PHYS 487 :: Physics Illinois :: University of Illinois at Urbana-Champaign
Course Grading
Course grading will proceed in compliance with University policy as given in Article 3, Part 1 of the Student Code.
General grading rules
We use a holistic grading scale for all assignments/evaluations in the course, as follows:- 100% for demonstrating full understanding of a problem (up to trivial mistakes)
- 80% for demonstrating good understanding, but with non-trivial mistakes
- 60% for demonstrating decent understanding, but with with significant gaps
- 40% for demonstrating a clear lacking in understanding and unproductive approaches to problem solving
- 20% for showing little to no understanding and no path to solution of a problem
Homework
- Problem sets are posted on Tuesday before the end of the day.
- Deadline for submitting solutions on Gradescope is the end of the following Tuesday (11:59:59pm).
- Convert your homework into a good-quality and well-legible PDF and upload it there before the deadline (properly sorted by problem, please).
- No late submissions. If you have an extraordinary workload in a week, please utilize a drop. For very good reasons (like being ill for several days) we may consider an EX. Please consult with Prof. Pfaff.
- If you disagree with a grader's assessment you may request a regrade on gradescope. Regrades have to be submitted within 1 week after grades of an assignment were released.
- Presentation matters -- your submission must convince the grader that your understood the material
- For poor submission quality (not legible, pages not sorted, etc.), graders may grade your submission as a 0 and ask that you resubmit with better quality to get credit.
- Working in groups is strongly encouraged, but you must submit your own work. Submitting copied work is plagiarism.
- Grades and solutions are available one week after submission deadline.
Computational exercises
- Submission is on Gradescope, as separate problem sets
- To submit, please convert your solved notebook, incl all relevant output, into a decent-looking PDF. See the bottom of the notebooks for help if you have trouble producing a good PDF file!

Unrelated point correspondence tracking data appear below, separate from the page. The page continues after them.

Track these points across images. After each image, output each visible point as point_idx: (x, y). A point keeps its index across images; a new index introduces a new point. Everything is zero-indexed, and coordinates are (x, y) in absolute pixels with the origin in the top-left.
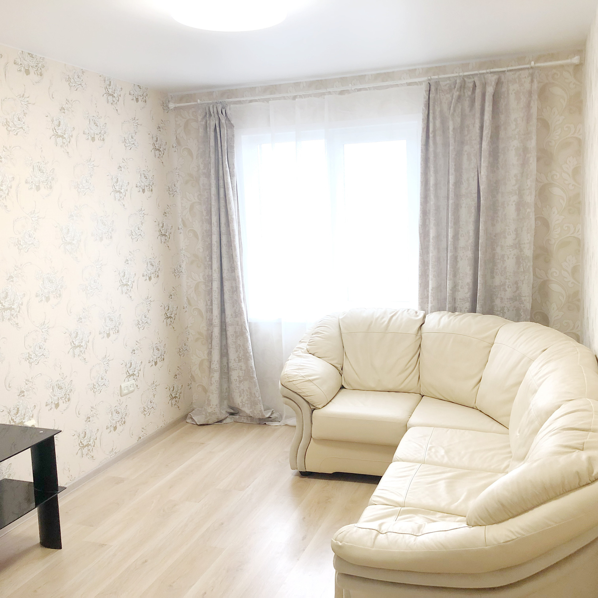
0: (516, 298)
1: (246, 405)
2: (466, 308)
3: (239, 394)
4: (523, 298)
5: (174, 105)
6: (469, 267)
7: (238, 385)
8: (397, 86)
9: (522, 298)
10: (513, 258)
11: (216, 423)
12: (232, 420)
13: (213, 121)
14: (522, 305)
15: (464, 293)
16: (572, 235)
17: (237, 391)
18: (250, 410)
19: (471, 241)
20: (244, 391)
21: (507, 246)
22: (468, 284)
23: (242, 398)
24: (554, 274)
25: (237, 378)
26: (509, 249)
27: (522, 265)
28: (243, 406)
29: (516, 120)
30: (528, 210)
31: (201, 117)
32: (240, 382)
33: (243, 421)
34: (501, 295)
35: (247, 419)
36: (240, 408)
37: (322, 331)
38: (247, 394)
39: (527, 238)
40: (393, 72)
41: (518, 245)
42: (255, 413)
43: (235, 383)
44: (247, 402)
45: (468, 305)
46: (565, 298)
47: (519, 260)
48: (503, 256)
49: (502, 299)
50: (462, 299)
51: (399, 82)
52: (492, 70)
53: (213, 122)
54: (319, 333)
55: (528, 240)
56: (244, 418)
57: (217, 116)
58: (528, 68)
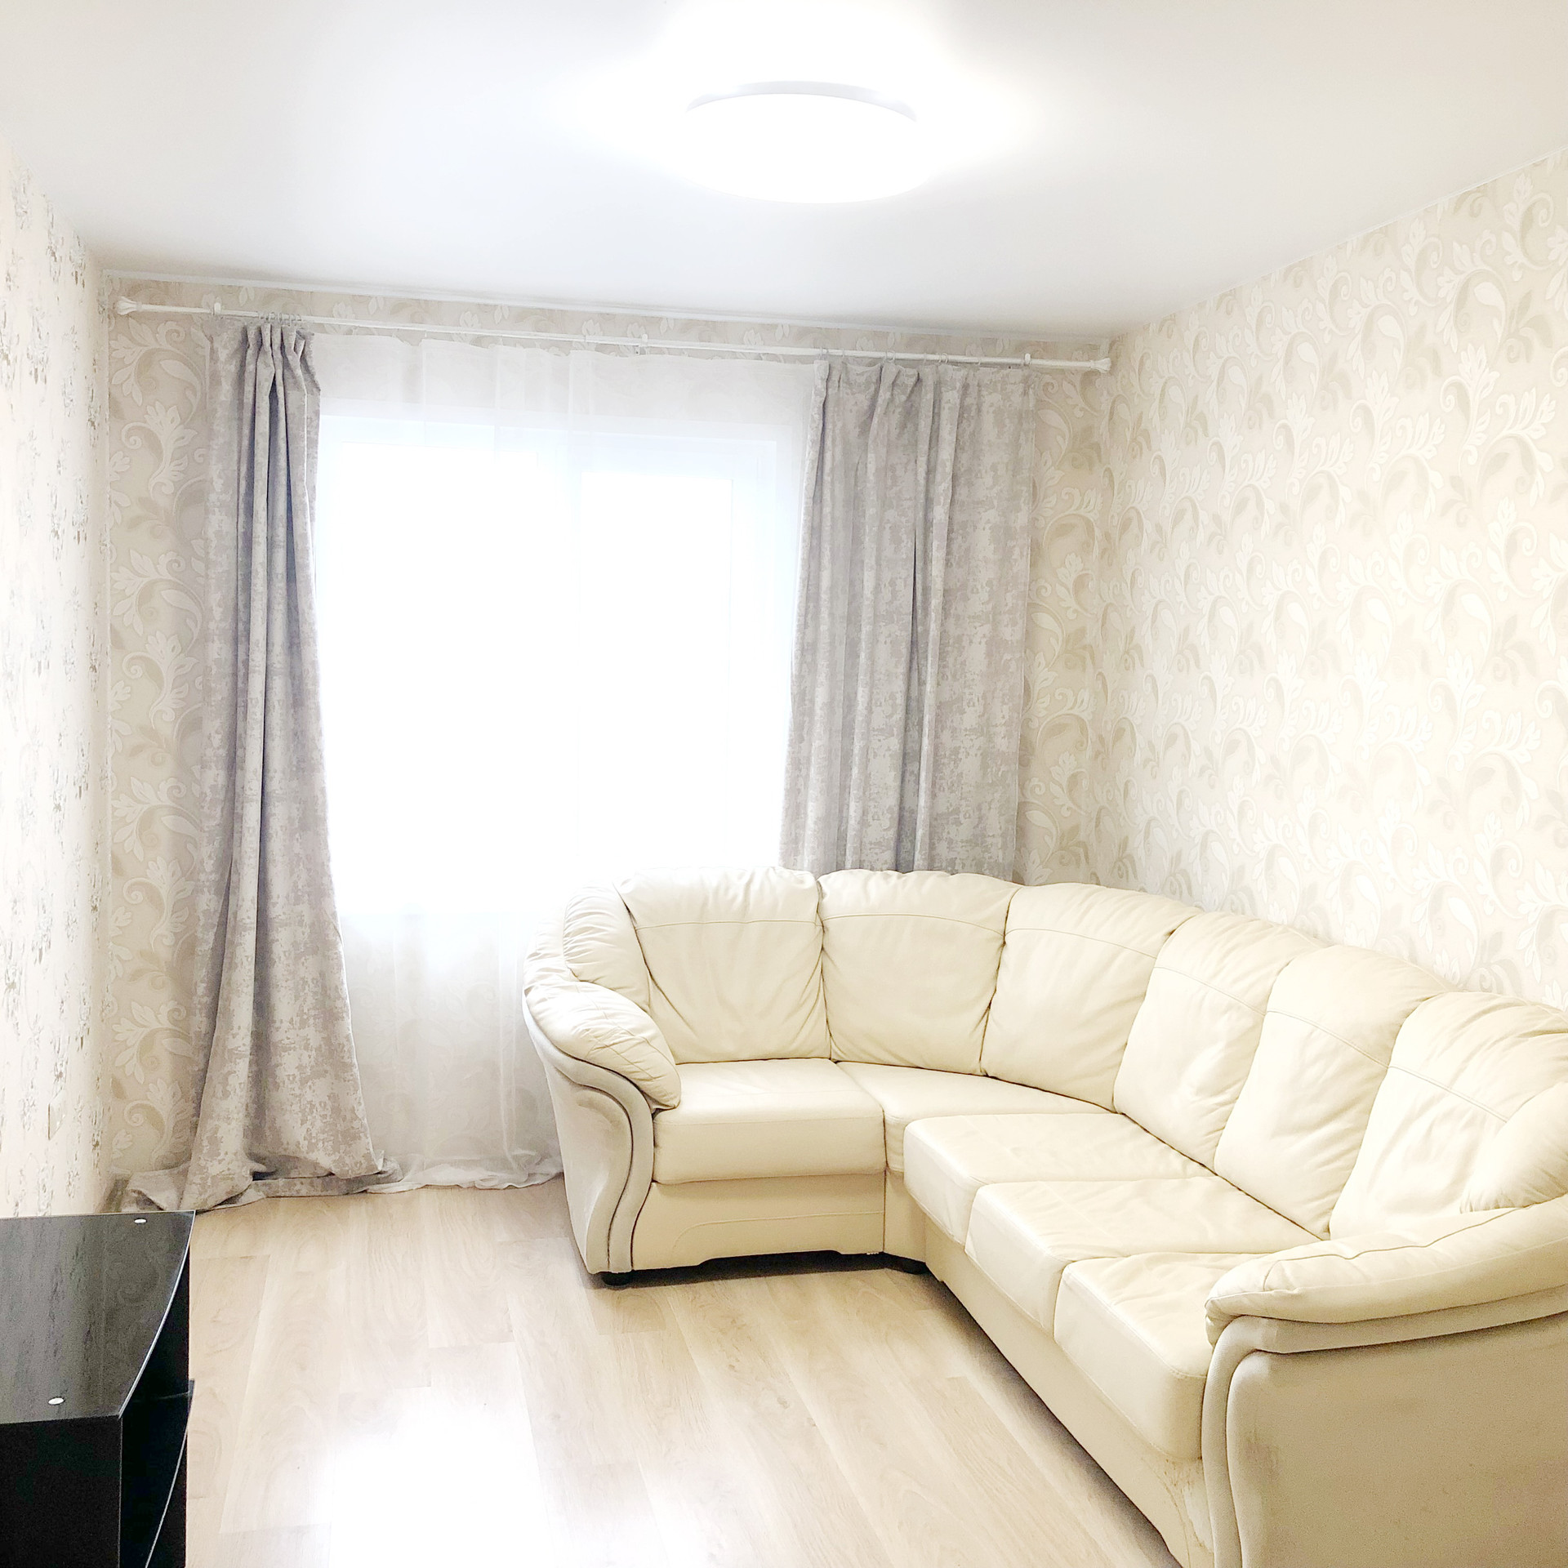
0: (978, 840)
1: (320, 1144)
2: (886, 862)
3: (300, 1115)
4: (989, 840)
5: (130, 306)
6: (893, 773)
7: (297, 1092)
8: (734, 355)
9: (987, 839)
10: (976, 755)
11: (219, 1207)
12: (261, 1193)
13: (267, 365)
14: (987, 855)
15: (883, 829)
16: (1070, 712)
17: (296, 1108)
18: (333, 1157)
19: (898, 716)
20: (313, 1106)
21: (966, 730)
22: (890, 809)
23: (308, 1125)
24: (1037, 790)
25: (297, 1073)
26: (969, 735)
27: (989, 770)
28: (312, 1147)
29: (994, 468)
30: (1007, 656)
31: (227, 351)
32: (304, 1082)
33: (298, 1191)
34: (948, 833)
35: (312, 1184)
36: (301, 1156)
37: (597, 924)
38: (322, 1113)
39: (1002, 712)
40: (725, 323)
41: (985, 729)
42: (347, 1162)
43: (290, 1087)
44: (322, 1136)
45: (888, 856)
46: (1054, 839)
47: (986, 756)
48: (956, 751)
49: (950, 842)
50: (875, 844)
51: (738, 349)
52: (951, 358)
53: (266, 371)
54: (591, 931)
55: (1003, 717)
56: (302, 1183)
57: (278, 356)
58: (1017, 366)
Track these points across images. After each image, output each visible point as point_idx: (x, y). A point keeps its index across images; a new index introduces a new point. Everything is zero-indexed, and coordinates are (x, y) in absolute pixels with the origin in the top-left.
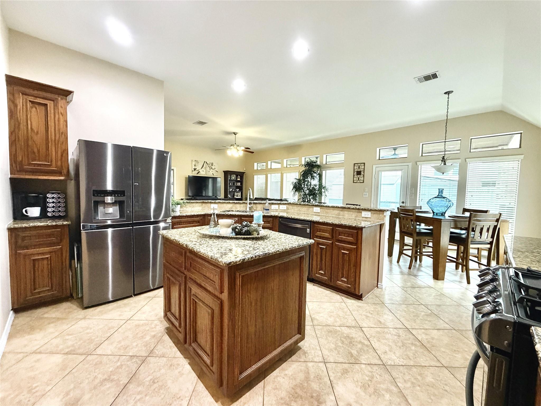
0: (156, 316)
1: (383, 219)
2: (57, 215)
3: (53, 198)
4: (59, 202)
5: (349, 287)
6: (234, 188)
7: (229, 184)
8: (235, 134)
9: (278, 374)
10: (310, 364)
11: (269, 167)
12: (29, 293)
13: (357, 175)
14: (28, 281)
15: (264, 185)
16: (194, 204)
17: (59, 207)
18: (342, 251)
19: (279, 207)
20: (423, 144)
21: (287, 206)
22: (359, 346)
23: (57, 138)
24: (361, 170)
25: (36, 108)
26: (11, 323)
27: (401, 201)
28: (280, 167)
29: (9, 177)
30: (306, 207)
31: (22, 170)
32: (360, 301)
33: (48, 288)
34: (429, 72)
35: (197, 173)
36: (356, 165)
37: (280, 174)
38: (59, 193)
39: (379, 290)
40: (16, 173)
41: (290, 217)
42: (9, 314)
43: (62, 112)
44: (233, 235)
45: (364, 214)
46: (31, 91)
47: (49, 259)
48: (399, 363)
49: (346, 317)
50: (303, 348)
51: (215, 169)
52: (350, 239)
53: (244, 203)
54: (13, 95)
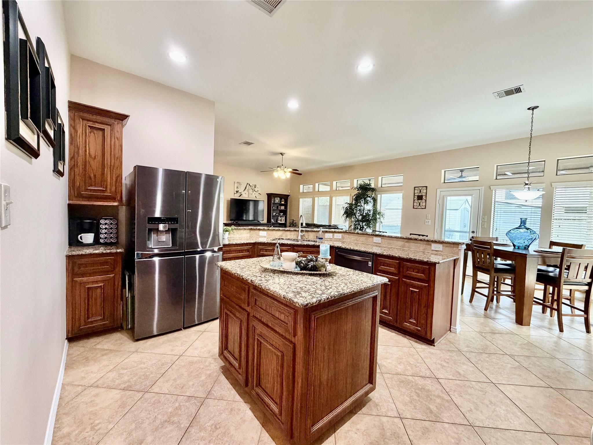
0: (209, 353)
1: (458, 254)
2: (109, 241)
3: (106, 224)
4: (111, 228)
5: (418, 330)
6: (278, 212)
7: (273, 208)
8: (281, 154)
9: (350, 429)
10: (385, 419)
11: (317, 190)
12: (83, 323)
13: (418, 200)
14: (82, 309)
15: (311, 210)
16: (242, 231)
17: (111, 233)
18: (411, 289)
19: (333, 235)
20: (497, 166)
21: (343, 234)
22: (438, 401)
23: (112, 164)
24: (423, 194)
25: (94, 134)
26: (66, 353)
27: (471, 230)
28: (329, 190)
29: (68, 203)
30: (364, 237)
31: (80, 196)
32: (432, 347)
33: (100, 318)
34: (512, 86)
35: (239, 196)
36: (416, 188)
37: (329, 198)
38: (111, 219)
39: (453, 334)
40: (74, 199)
41: (349, 248)
42: (64, 343)
43: (118, 137)
44: (298, 270)
45: (434, 246)
46: (90, 117)
47: (103, 287)
48: (488, 425)
49: (418, 365)
50: (373, 399)
51: (258, 191)
52: (420, 275)
53: (295, 230)
54: (74, 120)
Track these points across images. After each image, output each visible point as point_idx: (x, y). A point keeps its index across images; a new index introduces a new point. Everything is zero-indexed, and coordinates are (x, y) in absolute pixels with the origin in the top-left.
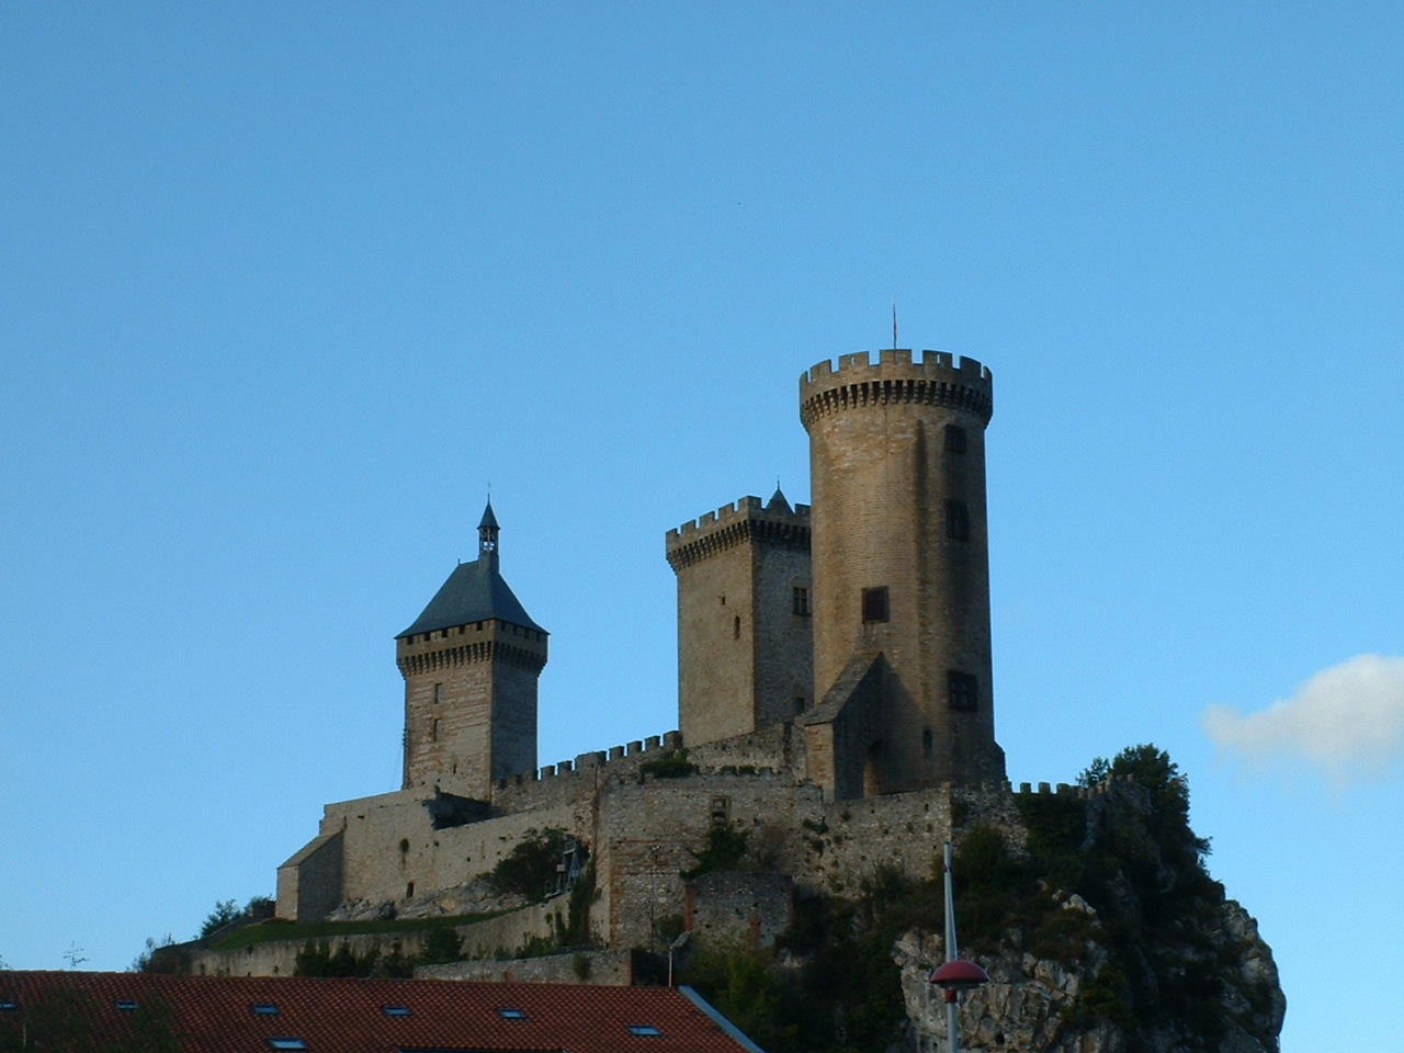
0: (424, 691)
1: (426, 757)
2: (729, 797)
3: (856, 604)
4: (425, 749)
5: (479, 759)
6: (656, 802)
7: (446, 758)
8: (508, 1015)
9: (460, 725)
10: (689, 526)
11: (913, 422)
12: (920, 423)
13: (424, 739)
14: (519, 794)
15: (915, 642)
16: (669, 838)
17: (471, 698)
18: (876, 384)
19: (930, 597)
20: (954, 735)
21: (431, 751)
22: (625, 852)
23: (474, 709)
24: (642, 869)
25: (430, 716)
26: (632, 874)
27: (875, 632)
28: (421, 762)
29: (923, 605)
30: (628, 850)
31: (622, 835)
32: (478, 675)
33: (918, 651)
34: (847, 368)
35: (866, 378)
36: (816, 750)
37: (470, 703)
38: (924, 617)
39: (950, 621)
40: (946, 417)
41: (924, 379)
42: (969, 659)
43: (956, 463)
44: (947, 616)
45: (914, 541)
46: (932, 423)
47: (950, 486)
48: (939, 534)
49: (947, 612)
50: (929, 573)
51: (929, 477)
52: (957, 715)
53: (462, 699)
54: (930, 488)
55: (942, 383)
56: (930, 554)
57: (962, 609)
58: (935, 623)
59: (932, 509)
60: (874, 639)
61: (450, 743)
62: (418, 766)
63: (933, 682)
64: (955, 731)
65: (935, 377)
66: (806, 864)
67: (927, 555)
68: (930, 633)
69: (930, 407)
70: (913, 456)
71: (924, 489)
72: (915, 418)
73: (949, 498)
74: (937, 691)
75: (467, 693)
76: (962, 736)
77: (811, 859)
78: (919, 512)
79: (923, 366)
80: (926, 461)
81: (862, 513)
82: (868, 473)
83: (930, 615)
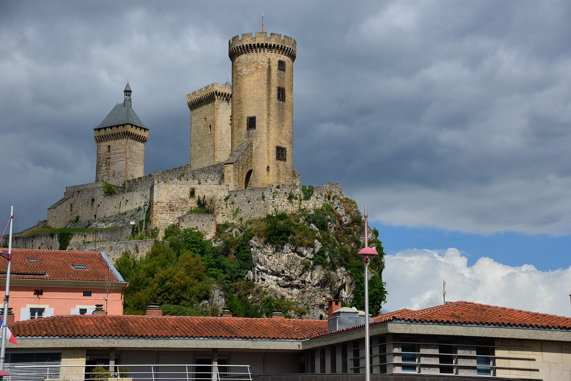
0: (104, 148)
1: (104, 171)
2: (196, 188)
3: (245, 122)
4: (104, 168)
5: (122, 173)
6: (170, 189)
7: (111, 171)
8: (32, 261)
9: (116, 160)
10: (194, 93)
11: (267, 59)
12: (269, 59)
13: (104, 165)
14: (136, 185)
15: (265, 136)
16: (174, 201)
17: (120, 151)
18: (254, 45)
19: (270, 120)
20: (277, 168)
21: (106, 169)
22: (159, 206)
23: (121, 155)
24: (165, 212)
25: (106, 157)
26: (161, 214)
27: (251, 132)
28: (103, 173)
29: (268, 123)
30: (160, 205)
31: (158, 200)
32: (123, 143)
33: (266, 139)
34: (244, 39)
35: (251, 42)
36: (228, 172)
37: (120, 153)
38: (268, 127)
39: (278, 129)
40: (279, 57)
41: (271, 43)
42: (284, 142)
43: (282, 73)
44: (277, 127)
45: (266, 101)
46: (273, 59)
47: (279, 81)
48: (275, 99)
49: (276, 126)
50: (270, 112)
51: (272, 78)
52: (279, 161)
53: (117, 151)
54: (272, 82)
55: (278, 45)
56: (271, 105)
57: (282, 125)
58: (272, 129)
59: (273, 89)
60: (251, 134)
61: (112, 166)
62: (102, 174)
63: (271, 150)
64: (278, 167)
65: (275, 43)
66: (222, 212)
67: (270, 106)
68: (270, 133)
69: (273, 54)
70: (267, 71)
71: (270, 82)
72: (268, 57)
73: (279, 85)
74: (272, 153)
75: (119, 149)
76: (280, 168)
77: (223, 210)
78: (268, 90)
79: (271, 38)
80: (271, 73)
81: (248, 90)
82: (251, 76)
83: (271, 127)
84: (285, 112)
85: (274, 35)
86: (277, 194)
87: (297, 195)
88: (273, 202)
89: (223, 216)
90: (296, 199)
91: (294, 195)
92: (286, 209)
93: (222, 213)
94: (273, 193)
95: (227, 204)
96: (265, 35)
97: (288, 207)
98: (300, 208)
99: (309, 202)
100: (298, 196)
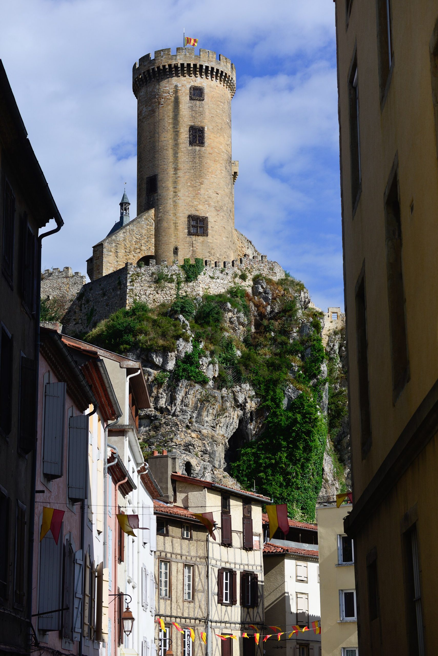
3: (145, 186)
11: (172, 86)
12: (176, 86)
15: (170, 201)
18: (153, 69)
19: (179, 177)
20: (191, 248)
27: (152, 199)
29: (175, 182)
33: (172, 206)
36: (97, 260)
38: (175, 188)
39: (191, 189)
40: (192, 82)
41: (177, 63)
42: (203, 208)
43: (198, 105)
44: (189, 186)
45: (171, 149)
46: (183, 86)
47: (193, 117)
48: (186, 144)
49: (189, 184)
50: (179, 165)
51: (180, 114)
52: (194, 238)
54: (181, 120)
55: (187, 64)
56: (180, 155)
57: (199, 182)
58: (182, 190)
59: (182, 130)
60: (151, 203)
63: (180, 221)
64: (193, 247)
65: (183, 61)
66: (74, 318)
67: (178, 155)
68: (179, 196)
69: (182, 78)
70: (172, 104)
71: (178, 121)
72: (173, 84)
73: (193, 124)
74: (182, 226)
76: (197, 249)
77: (76, 315)
78: (174, 133)
79: (176, 56)
80: (179, 106)
81: (148, 138)
82: (151, 117)
83: (179, 187)
84: (206, 163)
85: (181, 51)
86: (139, 276)
87: (173, 275)
88: (132, 289)
89: (75, 324)
90: (171, 281)
91: (167, 275)
92: (154, 300)
93: (75, 320)
94: (132, 276)
95: (81, 304)
96: (167, 52)
97: (157, 296)
98: (177, 294)
99: (194, 284)
100: (174, 277)
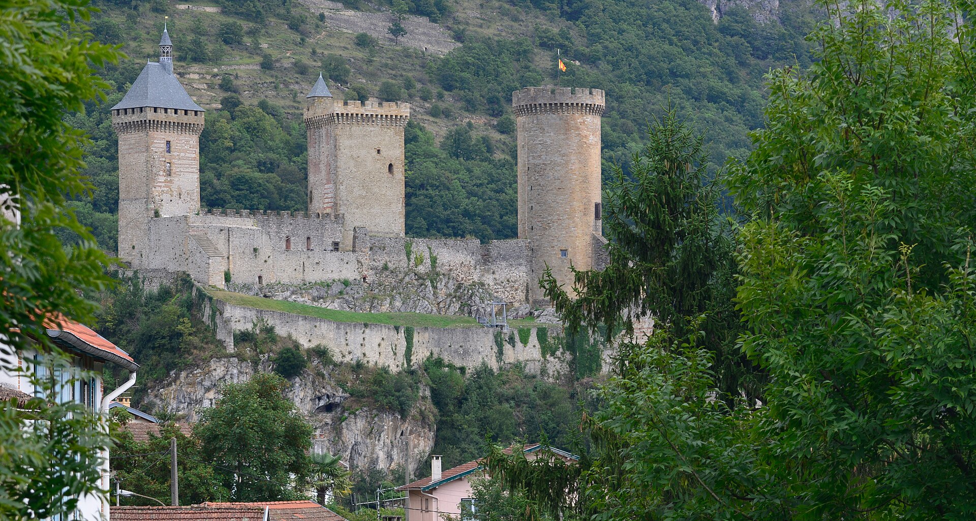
1: (163, 184)
3: (592, 209)
4: (162, 179)
5: (193, 193)
7: (174, 187)
9: (182, 170)
13: (161, 173)
17: (188, 155)
21: (165, 181)
23: (190, 162)
25: (164, 159)
27: (598, 224)
28: (160, 186)
32: (191, 142)
37: (187, 158)
53: (182, 154)
60: (598, 227)
61: (176, 179)
62: (158, 189)
75: (185, 151)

- The computational problems are graded by two criteria: (1) is the code working, and (2) does it replicate the known physics well?
- For full credit: Answer all questions, including the ones that ask for interpreting the physics! Full points are only given if your code clearly produces results that are in agreement with the expected physics.
- For homeworks that have a computational and a non-computational part, the two parts each contribute half of the points for that homework.
- Note: for computational exercises there's often not one single way to do it right; also, the results should only confirm physics that you already know. For that reason we do not publish 'correct' solutions for the computational parts.
Final grade composition
Your final grade will be based upon the course components as follows:
Course Component | Number of Assignments | Percentage |
---|---|---|
Discussion sessions (2 lowest will be dropped) |
11 (for participation; equally weighted. One of them is a numerical exercise and is optional.) | 15% |
Homework (3 lowest will be dropped) |
12 (equally weighted) | 25% |
Midterm exams I and II | 2 (equally weighted) | 30% |
Final Exam | 1 | 30% |
100% |
Bonus
There are two ways for earning bonus points in the course.- Before the midterms we will release practice exams. If you turn them in for grading, you can get up to 2% credit for each practice exam (i.e., they are treated as extra, optional homework sets).
- Around spring break, we will release an additional computational homework that is due at the end of the semester. It will be graded and is worth up to 6% credit.